A partial list of what we'll remember about Papa. As his granddaughter, I was blessed (we all were) to spend a lot of time with the man who became Pa. Jan, Mike, and Jay were blessed with a father who taught them about hard work and family means everything.



Who John Was

Papa fought a long battle with Alzheimer's disease, but I don't think he'd want to be remembered like that.  I think he'd want to be remembered as:


  • The grandpa who played dolls and ate chocolate chip cookies with milk before bed.
  • The grandpa who read Big Dog, Little Dog and taught you chicken soup is best with lots of club crackers
  • The papa who made you a peanut butter and jelly sandwhich everyday and only grumbled a little when you asked for another.
  • The pa who taught you playing ball in the house was not the worst thing ever (much to everyone's surprise) and that chocolate pie should end every meal.
  • The dad that saved you from a scary, beheaded snake by throwing it in the lake.
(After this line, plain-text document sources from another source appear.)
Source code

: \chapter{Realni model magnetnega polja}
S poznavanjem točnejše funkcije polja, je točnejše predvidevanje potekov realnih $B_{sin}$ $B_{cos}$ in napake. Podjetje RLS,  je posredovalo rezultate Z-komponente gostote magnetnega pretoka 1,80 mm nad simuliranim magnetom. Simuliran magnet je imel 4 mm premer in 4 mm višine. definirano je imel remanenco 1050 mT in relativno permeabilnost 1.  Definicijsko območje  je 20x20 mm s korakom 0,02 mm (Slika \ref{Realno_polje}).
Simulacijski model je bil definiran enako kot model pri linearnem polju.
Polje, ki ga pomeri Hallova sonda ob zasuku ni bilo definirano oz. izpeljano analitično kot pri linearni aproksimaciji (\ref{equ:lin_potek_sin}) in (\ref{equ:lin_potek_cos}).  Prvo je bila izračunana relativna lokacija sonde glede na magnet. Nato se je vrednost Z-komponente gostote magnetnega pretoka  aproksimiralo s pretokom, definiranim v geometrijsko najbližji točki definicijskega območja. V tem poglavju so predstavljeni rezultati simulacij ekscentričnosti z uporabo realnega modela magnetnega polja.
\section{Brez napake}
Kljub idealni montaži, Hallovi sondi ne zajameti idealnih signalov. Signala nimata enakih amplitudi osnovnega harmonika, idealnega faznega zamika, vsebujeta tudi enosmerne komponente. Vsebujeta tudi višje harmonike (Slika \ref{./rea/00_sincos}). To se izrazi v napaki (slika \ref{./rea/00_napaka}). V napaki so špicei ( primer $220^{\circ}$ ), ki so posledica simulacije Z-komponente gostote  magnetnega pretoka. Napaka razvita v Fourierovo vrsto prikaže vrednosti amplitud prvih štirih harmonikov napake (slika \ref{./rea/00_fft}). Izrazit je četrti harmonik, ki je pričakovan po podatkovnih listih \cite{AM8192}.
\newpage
The dad that attended soccer games, only to be red carded and ejected. The dad that taught you beer hidden in the bushes became his.  The dad you eventually shared a cigarette with on the front porch, without saying much. The dad who always asked if work was busy.


What we Learned

He was a man of few words, but his actions spoke for themselves.  He was always helpful and hardworking-with his tongue stuck slightly out, especially when he was concentrating. 


Towards the end we saw a new Papa: a playful, often goofy and affectionate side we never knew.  I can't help but think that's what he wanted us to remember.


That, and of course, corns good, potatoes hot, and an extra piece of chocolate never hurt anyone.